▸ **Assignment**:
Where the lines below hold images, skip those and copy every word exactly.

▸ **Dataset content**:
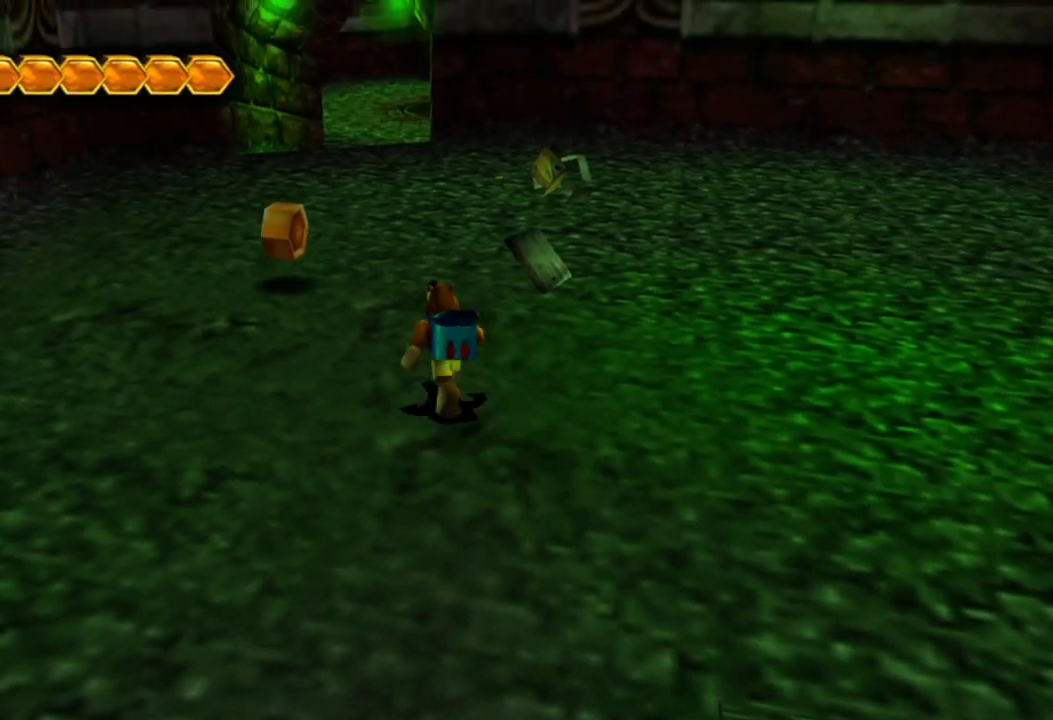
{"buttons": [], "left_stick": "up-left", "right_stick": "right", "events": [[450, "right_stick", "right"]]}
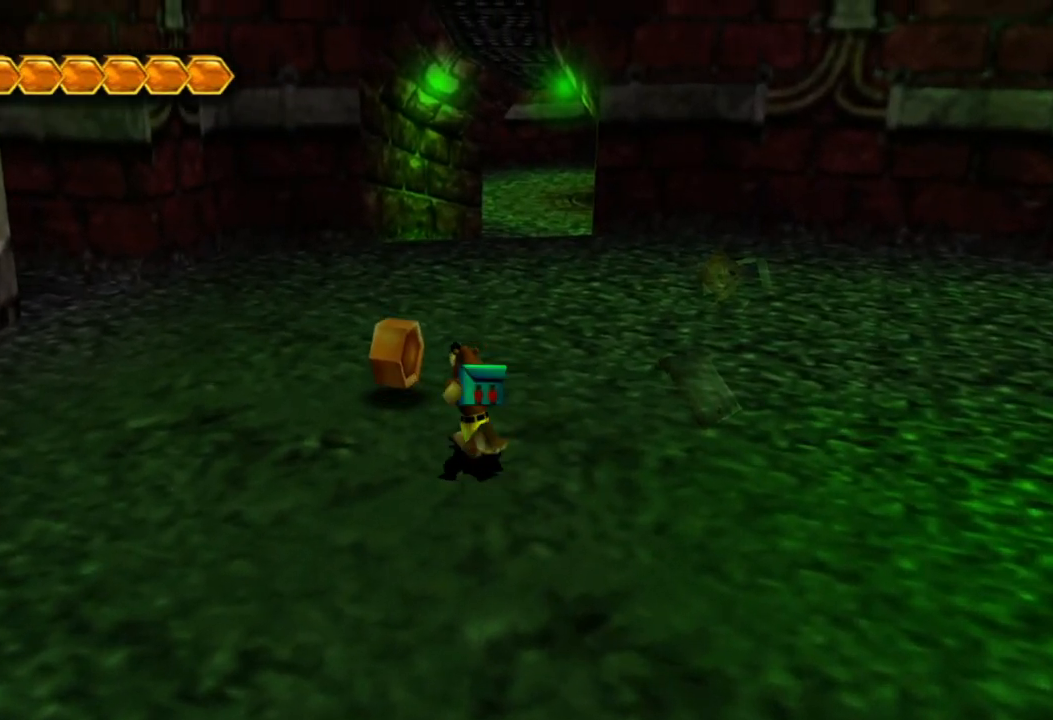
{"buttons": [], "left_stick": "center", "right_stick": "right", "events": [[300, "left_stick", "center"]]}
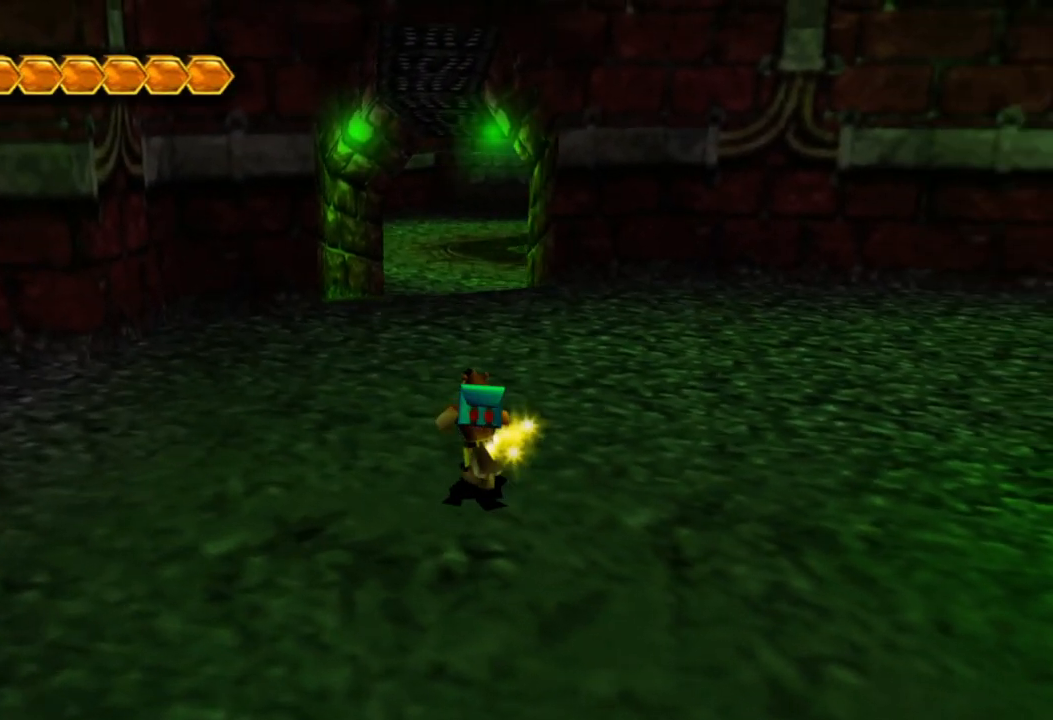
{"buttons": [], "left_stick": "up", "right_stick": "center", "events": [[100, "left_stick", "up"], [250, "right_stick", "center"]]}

▸ **Task answer**:
{"buttons": [], "left_stick": "up-left", "right_stick": "right", "events": [[450, "right_stick", "right"]]}
{"buttons": [], "left_stick": "center", "right_stick": "right", "events": [[300, "left_stick", "center"]]}
{"buttons": [], "left_stick": "up", "right_stick": "center", "events": [[100, "left_stick", "up"], [250, "right_stick", "center"]]}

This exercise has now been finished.